Different strata of Aramaic began to appear during the Hasmonaean period, and legal, religious, and personal documents show different shades of hebraism and colloquialism. The dialect of Babylon, the basis for Standard Aramaic under the Persians, continued to be regarded as normative, and the writings of Jews in the east were held in higher regard because of it. The division between western and eastern dialects of Aramaic is clear among different Jewish communities. Targumim, translations of the Jewish scriptures into Aramaic, became more important since the general population ceased to understand the original. Perhaps beginning as simple interpretive retellings, gradually 'official' standard Targums were written and promulgated, notably Targum Onkelos and Targum Jonathan: they were originally in a Palestinian dialect but were to some extent normalised to follow Babylonian usage. Eventually, the Targums became standard in Judaea and Galilee also.
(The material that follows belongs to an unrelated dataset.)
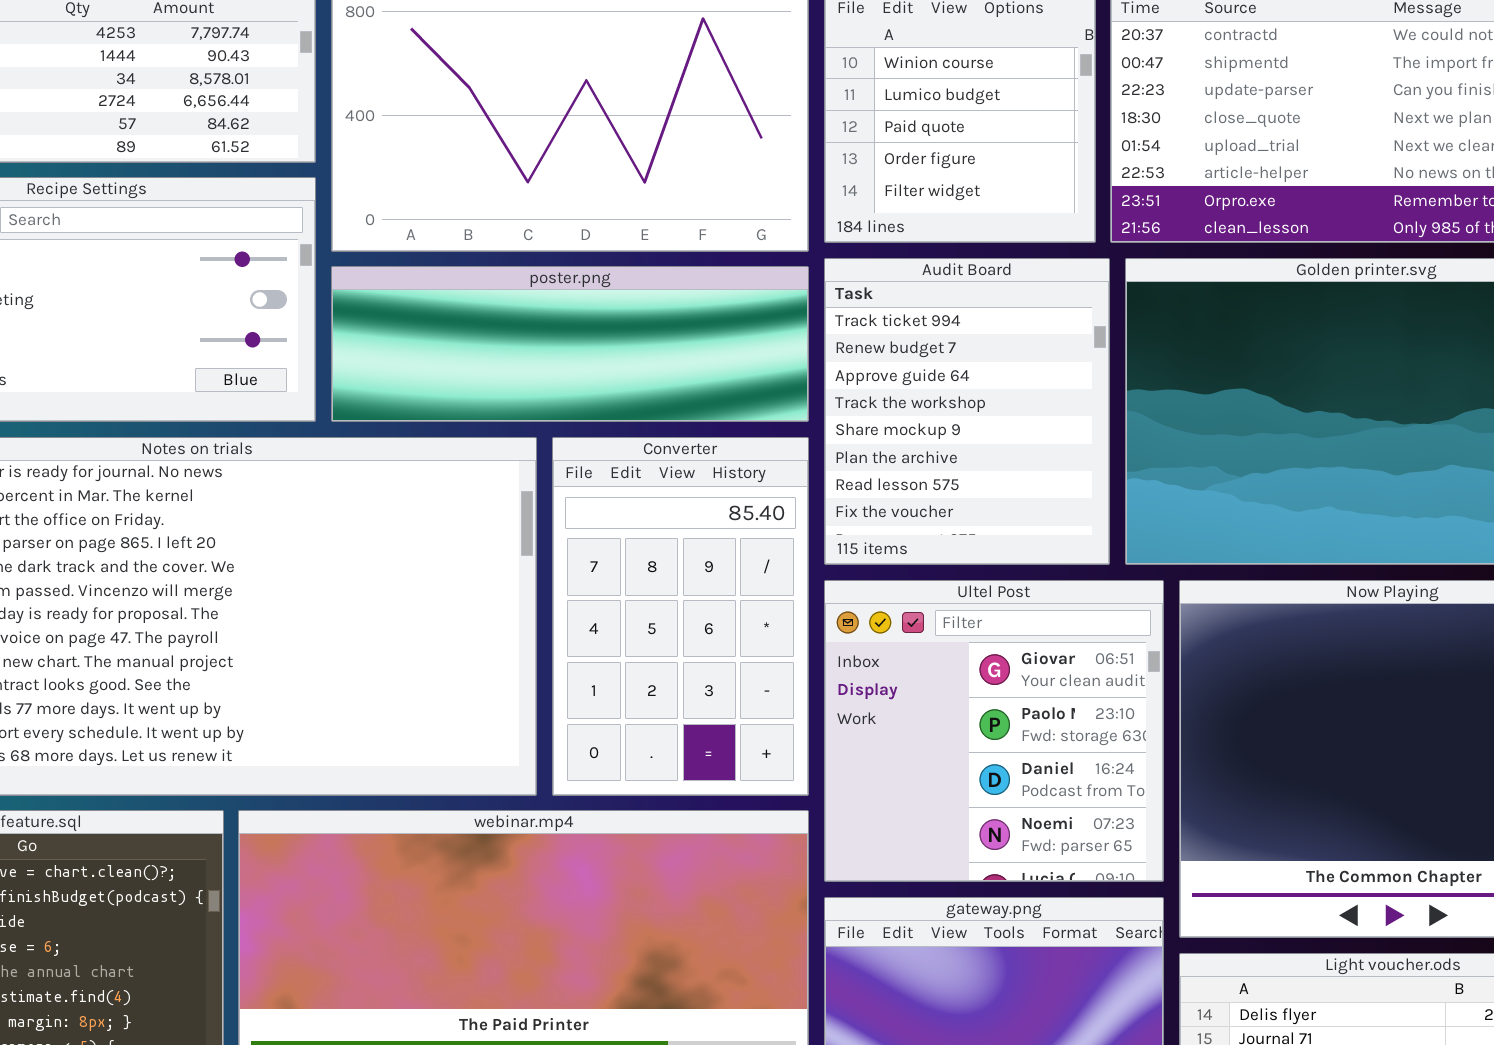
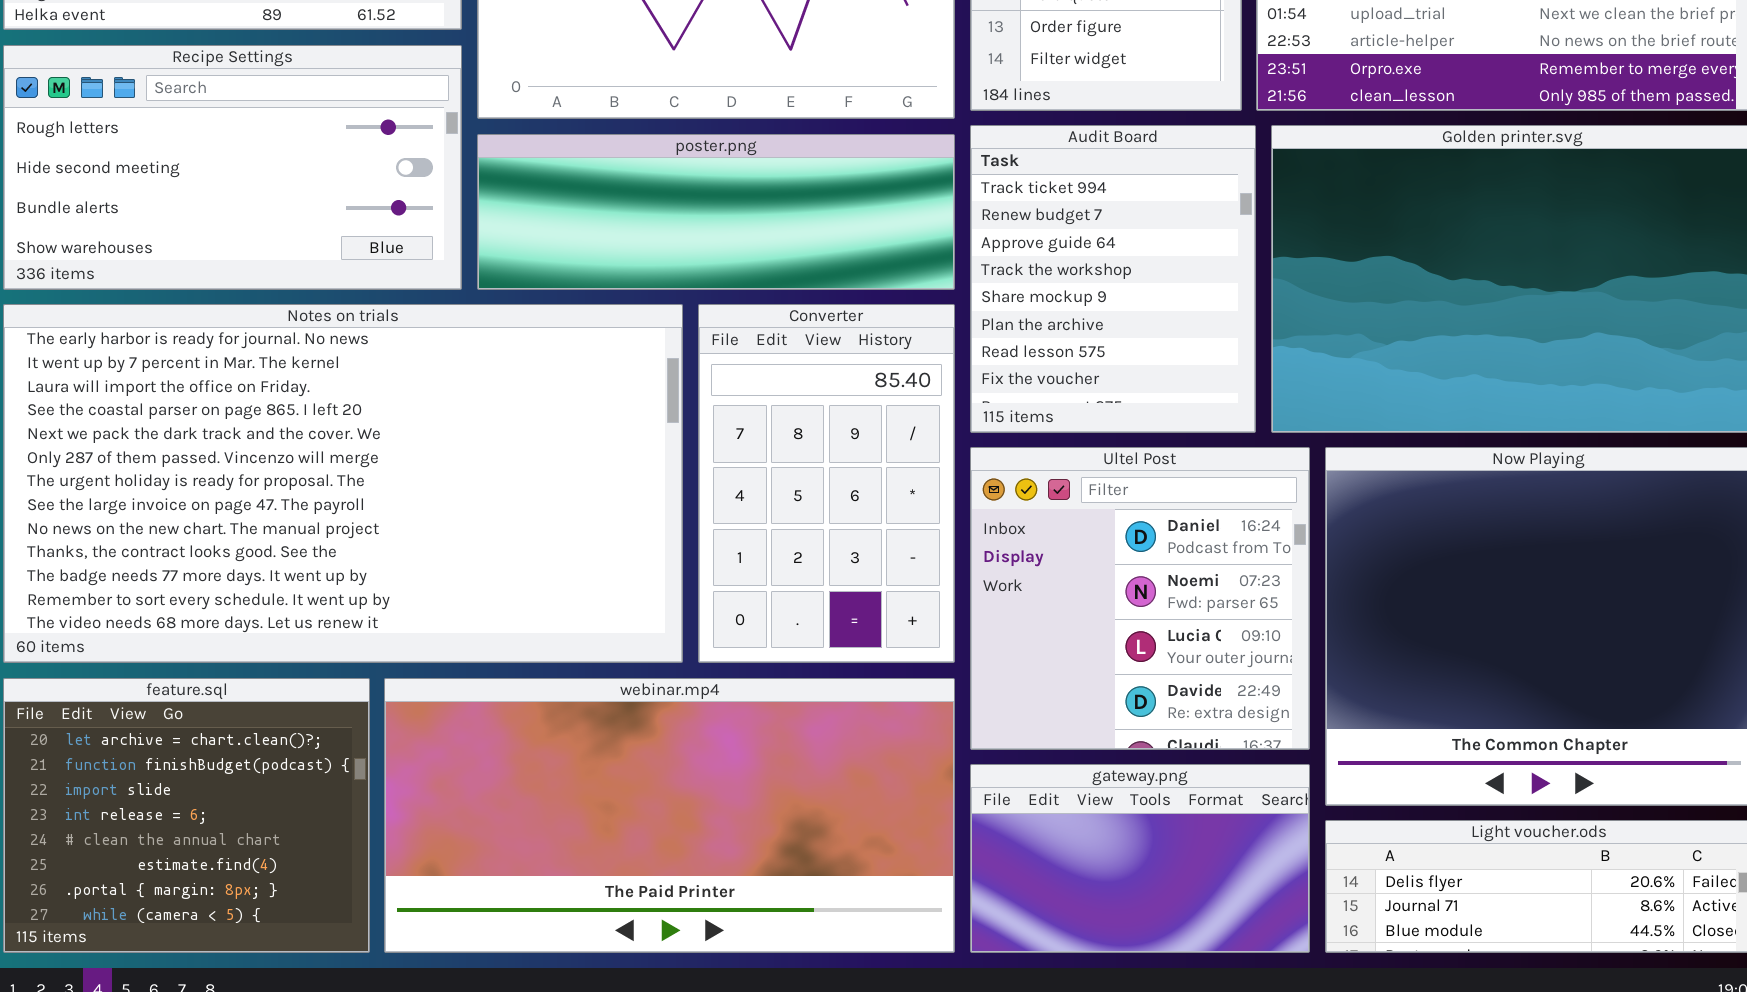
Ultel Post: [824,580,1164,882] -> [970,447,1310,750], scrolled down 2 rows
Liturgical Aramaic, as used in the Kaddish and a few other prayers, was a mixed dialect, to some extent influenced by Biblical Aramaic and the Targums. Among religious scholars, Hebrew continued to be understood, but Aramaic appeared in even the most sectarian of writings. Aramaic was used extensively in the writings of the Dead Sea Scrolls, and to some extent in the Mishnah and the Tosefta alongside Hebrew.